たった1人のクレームで…長野市「公園廃止」大問題を理解するための5つの「なぜ?」ポイント

 各週刊誌やメディアで取り上げられている長野市の公園廃止問題は、賛否両論が真っ二つに割れている。たった1人の上級市民、地元の名士である国立大学工学部名誉教授の苦情がきっかけで、子供たちの遊び場が奪われるというのだから、何ともモヤモヤしてくるのだ。何が我々をモヤモヤさせるのか、整理してみよう。

【モヤモヤポイント1:この公園の騒音はどれくらいなのか】

 読者が最もモヤモヤするのは、客観的な数値が出てこないまま「騒音があったかのように」報じられていることだろう。客観的な数値が出てこないのは当然だ。教授夫妻から18年間にわたり騒音苦情が寄せられていながら、長野市には騒音測定の記録が全くないのだという。

 12月9日の長野市議会の一般質問でも公園廃止問題が取り上げられたが、長野市は公園の騒音レベルを測定した記録が存在しないと返答。住民から長年にわたり騒音苦情が出ており、当事者の名誉教授夫妻は公園で遊ぶ子供たちとトラブルまで起こしていながら、騒音調査もすることなく公園廃止を決めたのだから、随分と乱暴な話だ。

【モヤモヤポイント2・寒冷地仕様の豪邸でそんなに外の騒音が聞こえるものなのか】

 一部週刊誌によると、教授夫妻は後からできた公園と、公園で遊ぶ近くの児童センターだけでなく、教授夫妻が引っ越す前からあった近隣の小学校にも騒音苦情を訴えていたとされる。

 東京や大阪などの住宅密集地で騒音問題が起こるのなら、理解もできる。だが、公園廃止騒動の渦中にあるのは、冬季五輪を開催した寒冷地の長野市だ。北海道や東北、北信越に暮らす人ならわかると思うが、北国の家は壁や天井が厚く、断熱材がギッシリ詰まっている寒冷地仕様で建てられる。窓も冷気を遮断するため断熱防音仕様の二重窓にするところが多い。生活音や公共施設の騒音が気になる場合は、オプションとして防音フイルムなどを追加することも可能だ。

 二重窓にせずとも、寒冷地の邸宅には機密性の高い窓がつけられているので、外部の音は聞こえにくい仕様になっている。それなのにたった1軒、工学部の名誉教授の邸宅だけが18年間も騒音に悩まされていたのはなぜなのだろうか。

【モヤモヤポイント3・公園の周りになぜ柵をつけないのか】

 名誉教授は騒音だけでなく、子供たちが遊ぶボールが公園の外に出る、ボール遊びをさせるな、との苦情も長野市に寄せていた。このため長野市は、柵の代わりに防球ネットの設置を決め、名誉教授にその旨を報告。すると今度は「防球ネットの設置は公園の景観を損ねる」という新たな苦情が名誉教授から寄せられたという。

 公園廃止に関連して長野市に情報公開請求をした小泉一真市議によると、

「情報公開請求した資料によれば、住民からクレームがつき、結局、防球ネット設置が施工されなかった事実があります」

 名誉教授は大いなる誤解と傲慢に満ちているようだが、防球ネットは名誉教授のためにつけるものではない。子供たちがボールを追いかけ、園外に出た時に事故に遭わないため、子供の安全を守るためのものだ。

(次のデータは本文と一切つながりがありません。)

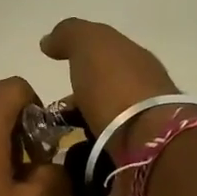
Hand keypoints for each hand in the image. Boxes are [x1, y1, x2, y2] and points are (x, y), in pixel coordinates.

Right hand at [40, 18, 182, 153]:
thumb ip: (69, 35)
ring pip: (105, 124)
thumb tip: (49, 41)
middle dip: (79, 101)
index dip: (80, 63)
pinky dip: (90, 153)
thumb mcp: (89, 45)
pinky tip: (74, 159)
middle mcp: (144, 90)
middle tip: (51, 116)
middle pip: (105, 92)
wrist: (147, 142)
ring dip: (83, 129)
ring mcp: (145, 126)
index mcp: (136, 60)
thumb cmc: (116, 86)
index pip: (105, 57)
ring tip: (57, 141)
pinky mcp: (140, 158)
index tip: (56, 78)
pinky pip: (107, 151)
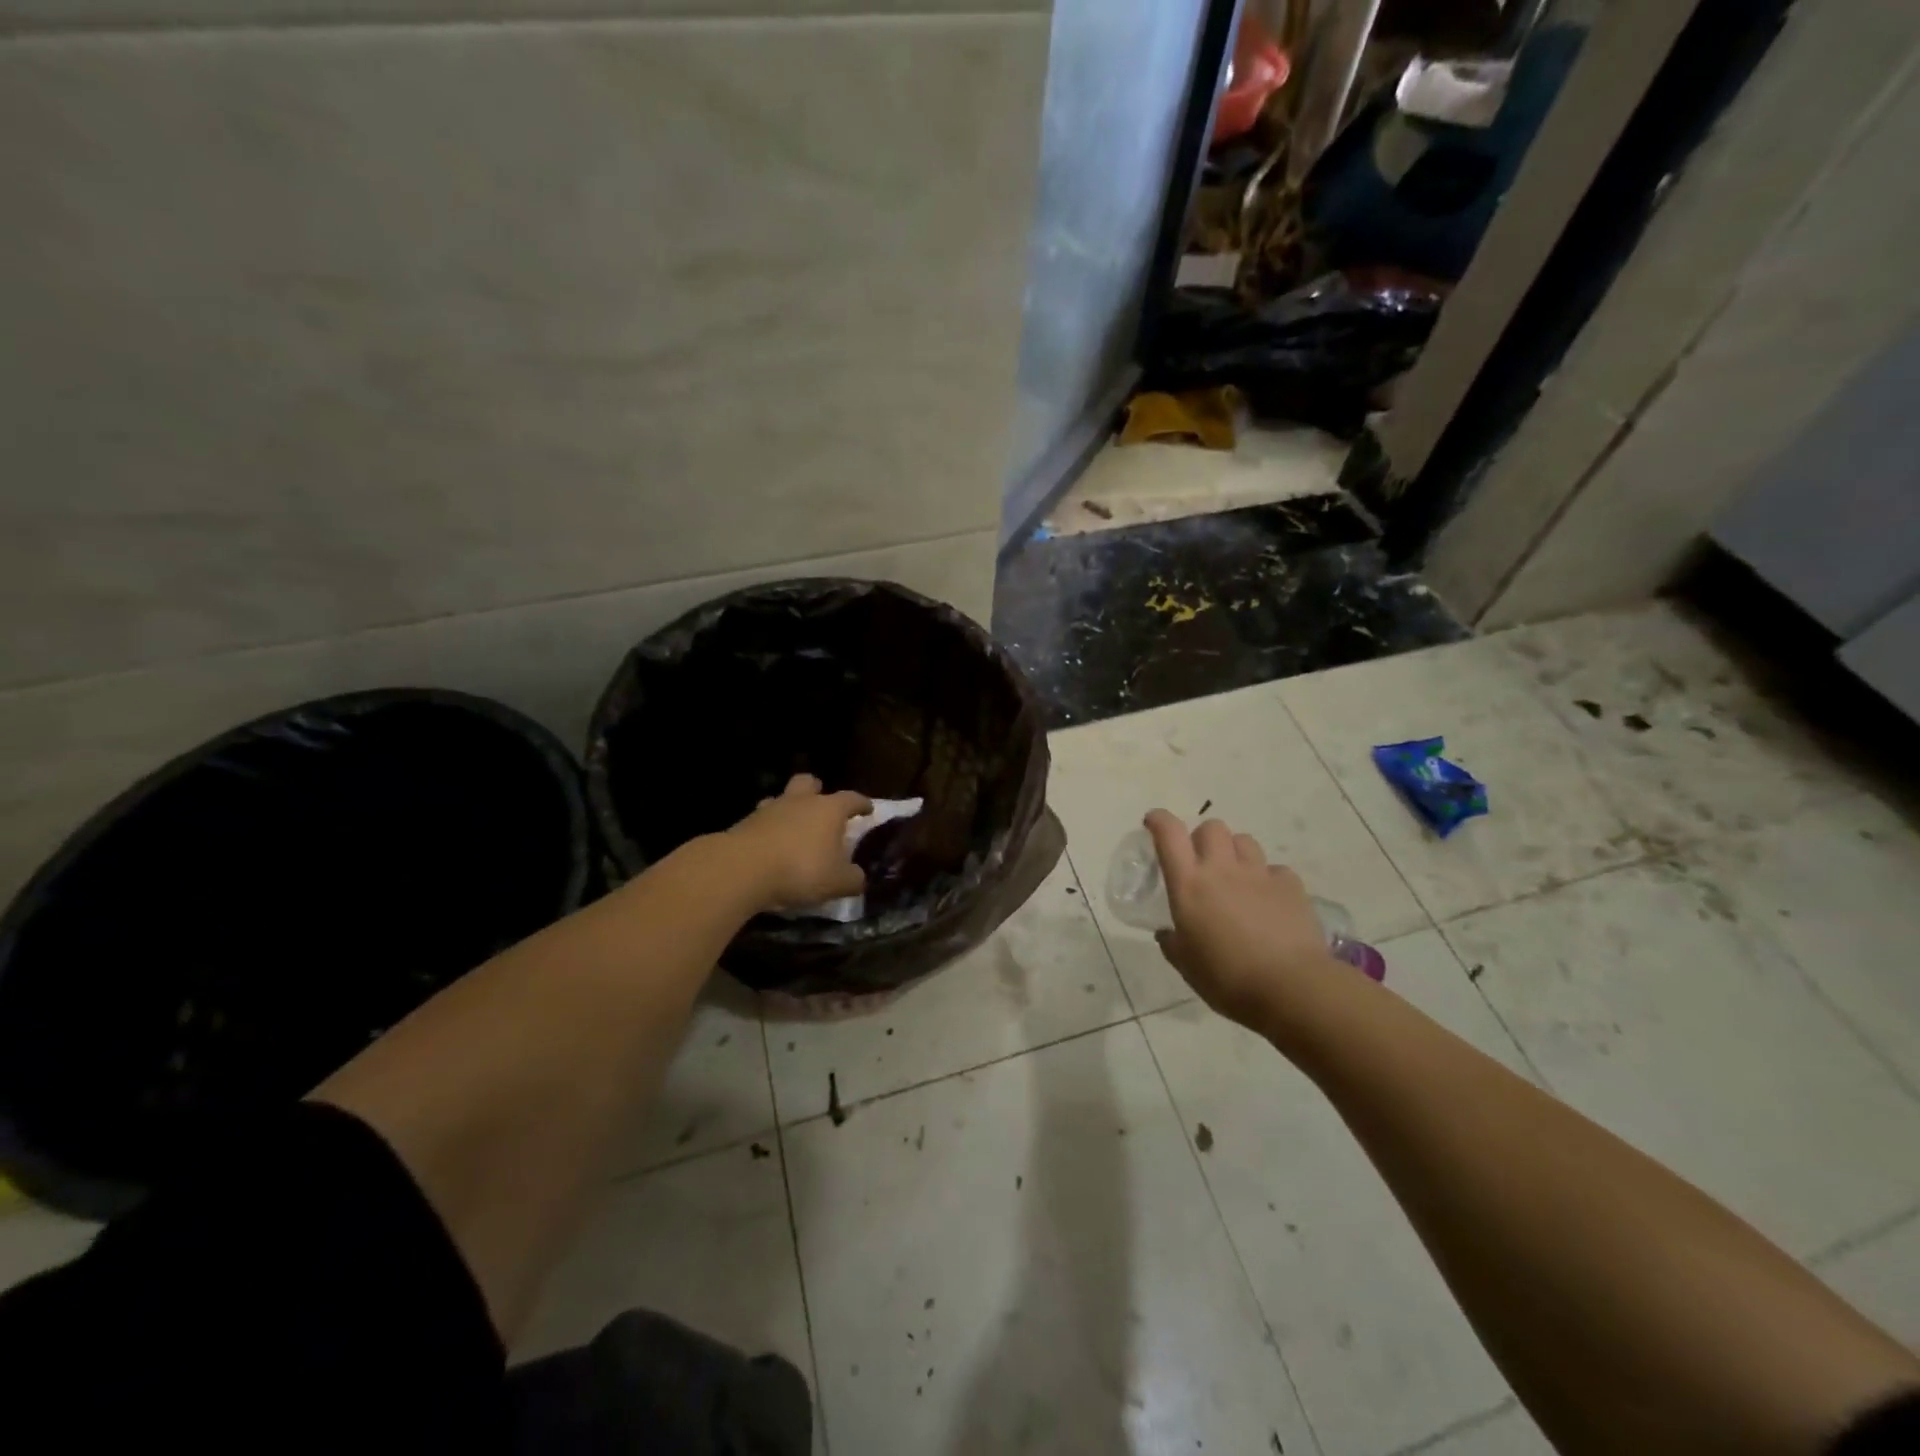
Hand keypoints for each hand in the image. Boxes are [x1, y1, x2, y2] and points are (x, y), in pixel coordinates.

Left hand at [728, 774, 872, 910]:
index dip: (862, 803)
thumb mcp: (837, 882)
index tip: (868, 809)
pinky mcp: (744, 824)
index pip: (851, 799)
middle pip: (809, 783)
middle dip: (817, 790)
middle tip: (821, 805)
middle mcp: (800, 802)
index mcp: (829, 809)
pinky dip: (768, 829)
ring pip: (781, 799)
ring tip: (792, 827)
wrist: (742, 869)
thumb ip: (853, 879)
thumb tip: (858, 877)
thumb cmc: (800, 869)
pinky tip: (770, 846)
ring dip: (788, 809)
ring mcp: (769, 810)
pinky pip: (761, 821)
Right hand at [1144, 809, 1340, 1029]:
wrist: (1291, 988)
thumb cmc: (1228, 979)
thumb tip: (1167, 933)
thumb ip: (1173, 944)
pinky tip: (1269, 901)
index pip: (1169, 835)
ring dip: (1235, 852)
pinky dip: (1268, 879)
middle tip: (1202, 862)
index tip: (1153, 822)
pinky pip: (1275, 869)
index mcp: (1189, 885)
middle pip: (1211, 827)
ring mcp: (1259, 874)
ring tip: (1236, 877)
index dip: (1159, 820)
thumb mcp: (1187, 966)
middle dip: (1203, 838)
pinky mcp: (1290, 885)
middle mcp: (1222, 869)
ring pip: (1244, 841)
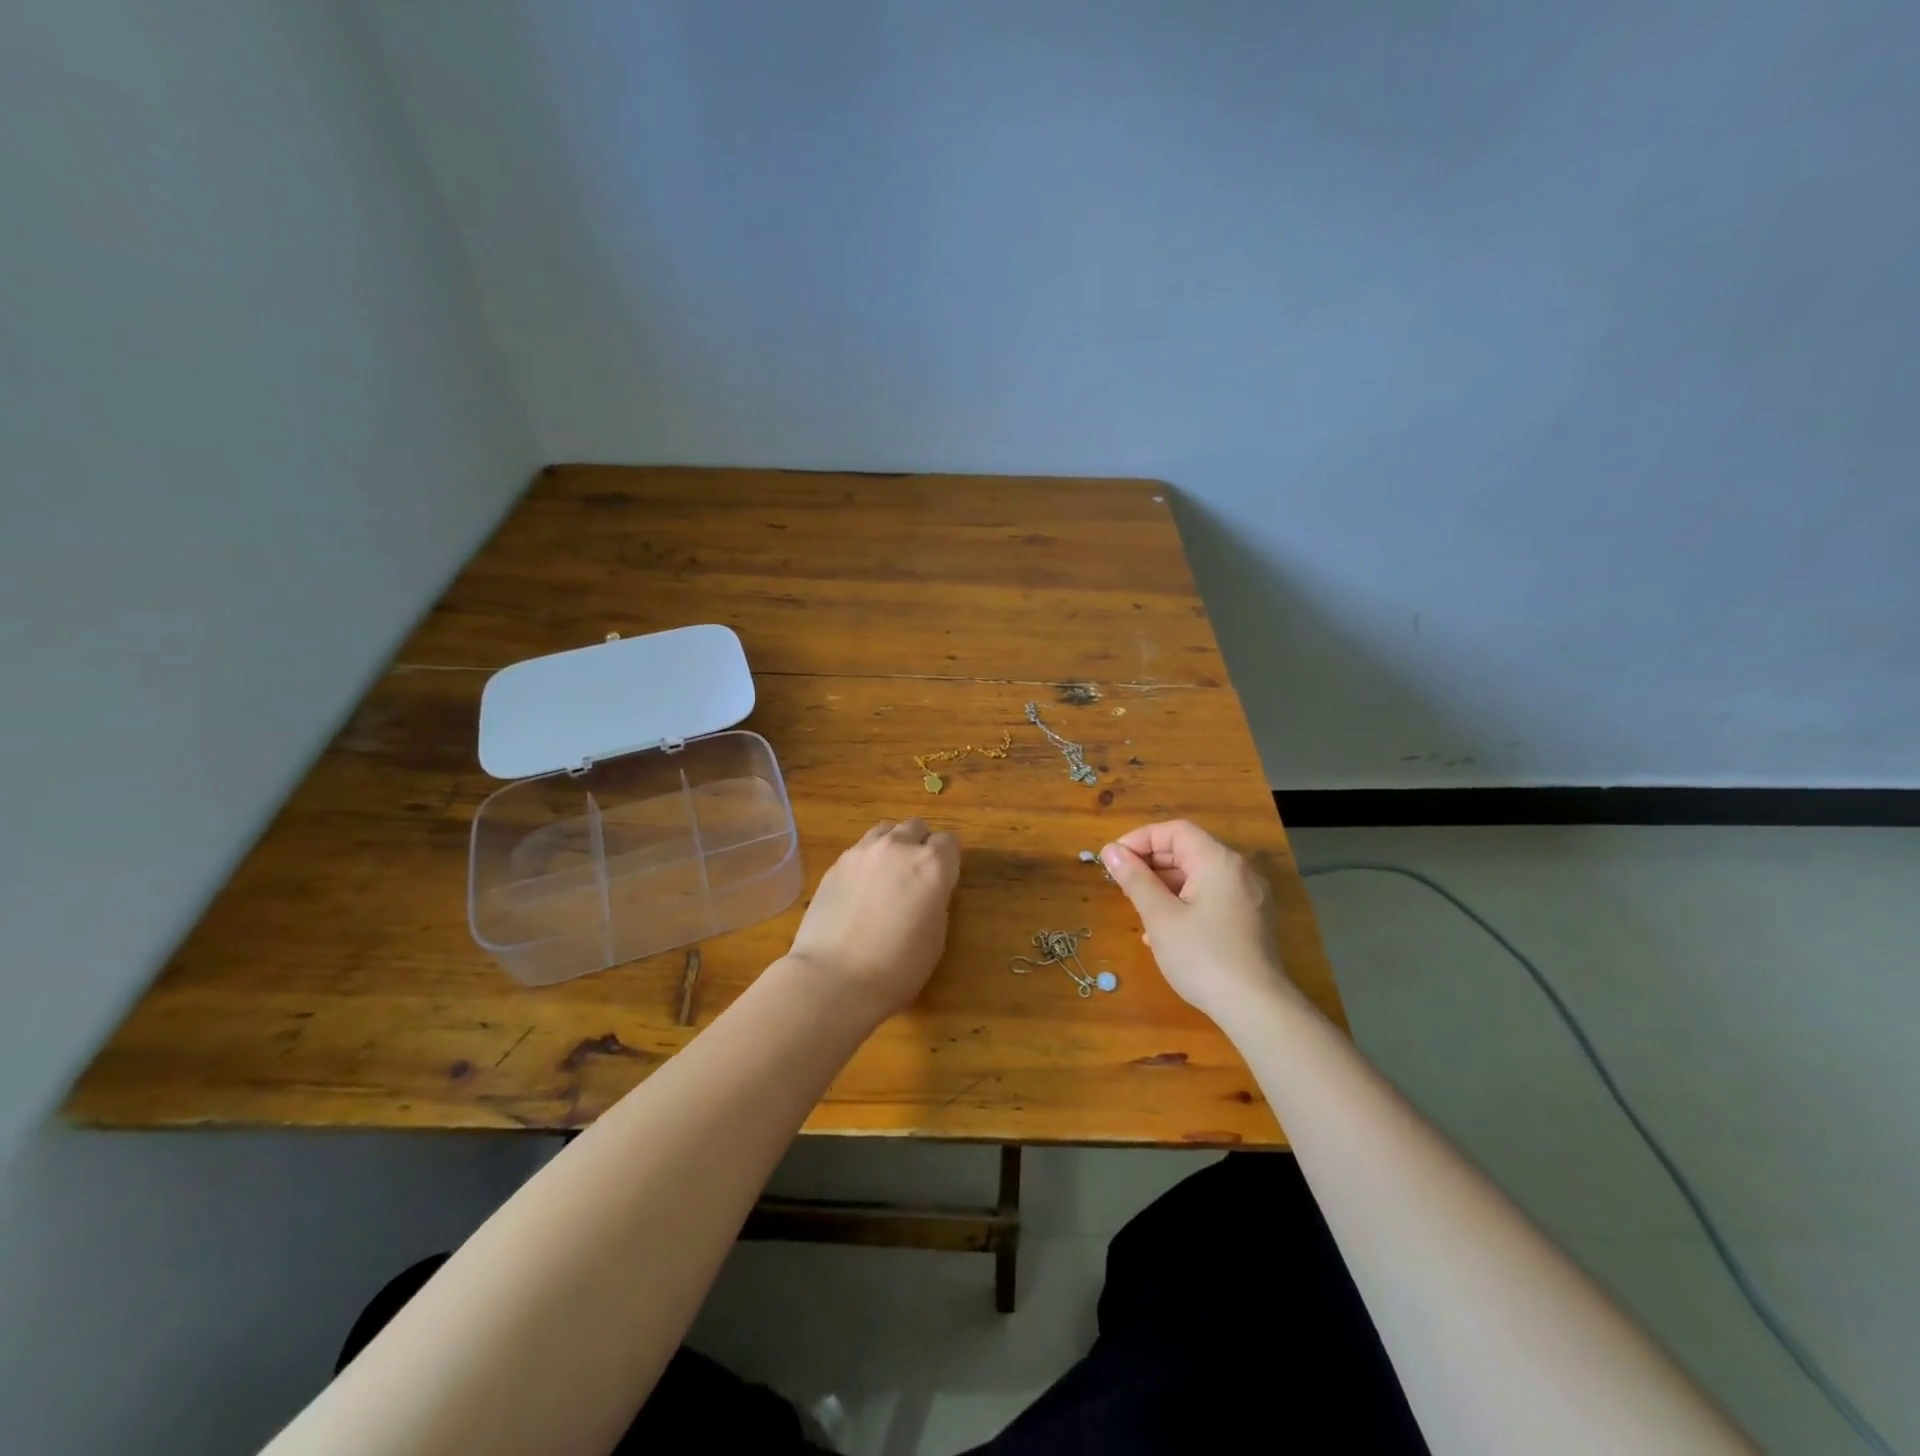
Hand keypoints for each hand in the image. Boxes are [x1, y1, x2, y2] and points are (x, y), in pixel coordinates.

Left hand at [786, 818, 960, 1021]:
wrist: (834, 978)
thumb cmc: (897, 968)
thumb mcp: (936, 938)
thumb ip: (936, 902)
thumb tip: (927, 892)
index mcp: (932, 865)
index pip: (949, 841)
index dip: (948, 859)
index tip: (943, 880)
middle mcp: (899, 847)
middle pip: (916, 827)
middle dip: (920, 845)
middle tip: (915, 875)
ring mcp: (863, 851)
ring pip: (886, 831)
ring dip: (893, 846)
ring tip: (886, 876)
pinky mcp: (836, 864)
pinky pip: (860, 850)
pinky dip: (866, 861)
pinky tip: (860, 890)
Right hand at [1101, 820, 1299, 1022]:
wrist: (1256, 1009)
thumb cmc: (1203, 957)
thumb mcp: (1160, 916)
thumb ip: (1134, 879)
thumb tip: (1111, 851)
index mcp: (1218, 861)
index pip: (1175, 831)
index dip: (1141, 839)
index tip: (1114, 859)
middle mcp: (1238, 871)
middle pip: (1188, 850)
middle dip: (1151, 862)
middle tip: (1121, 883)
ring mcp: (1248, 897)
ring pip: (1198, 876)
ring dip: (1164, 885)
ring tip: (1138, 907)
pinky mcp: (1250, 921)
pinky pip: (1211, 897)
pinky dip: (1184, 902)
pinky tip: (1164, 930)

 たった1人の老人の言いなりになり、子供の事故防止工事をやめた長野市の対応は民主的ではない。デイサービスなど老人の送迎車には文句を言わず、反論できない立場の子供と児童センター、小学校だけが執拗な苦情対象になっている印象だ。一連の長野市の対応について質問状を送ったが、長野市役所の広報公聴課と公園緑地課をたらい回しにされ、期日までに回答はこなかった。

【モヤモヤポイント4・不審者になぜ警察が対応しないのか】

 各週刊誌報道によれば、名誉教授夫妻は公園で遊ぶ子供たちを看板の前まで連れて行き、注意したという。子供や親の視点に立ってみれば、公園で遊んでいた子供をひき離し、別の場所に連れて行ってウルサイと恫喝するのは、トラウマものの恐怖体験である。東京都内なら完全に、警視庁から子供を持つ親に「不審者情報メール」が一斉送信される「不審者案件」だろう。

 長野市と荻原健司市長は、名誉教授夫妻の常軌を逸した行動で子供たちが恐ろしい思いをしていた時には警察に相談をせず、公園廃止が明るみになってから名誉教授の身の安全を案じる言動に終始している。忖度があまりに過ぎやしないか。

【モヤモヤポイント5・苦情は名誉教授に相応しい品格ある言動か】

 渦中の人物は国立大学の工学部名誉教授だが、住宅地に新たに公共施設を作るという、全国どこでも起こりうる都市開発の問題を解決しようとする姿勢は伺えない。国立大学の工学部名誉教授に相応しいアカデミズムや品格、教育者の資質はどこへいったのか。同名誉教授と同じ大学の医学部教授に意見を聞いた。

「我々だって夜中に急患を診て、着替えや風呂に入りに自宅帰ることもありますが、学校などに子供の声がうるさいと苦情を入れることなど考えたことはありません。自宅を防音仕様にすればいいだけです。騒音がうるさいなら研究者として科学的、建設的に前向きに解決していく。それが『教授』『名誉教授』ではないですか」

 名誉教授とは学校教育法に基づき、大学での教育活動が認められた人物に大学独自の基準で与える称号である。

 長野市の譲歩案にはことごとく反対し、18年間も苦情を言い続けるような老人に名誉教授を授与した大学に「はたして教育者としてふさわしい人物なのか」「名誉教授の称号を剥奪する予定があるか」を質したところ、「長野市青木島遊園地に関しまして、本学が意見を述べる立場にないことから、コメントは差し控えさせていただきます」と、論点をずらした返答がきた。

 長野市の繁栄を築いた善光寺は、古くから性別、年齢、身分を問わず「無差別平等の救済」を説き、広く庶民の信仰を集めた。たった1人の上級国民の言いなりになり、反論できない子供達には理不尽な思いをさせる荻原市長は、善光寺で喝を入れてもらってはいかがか。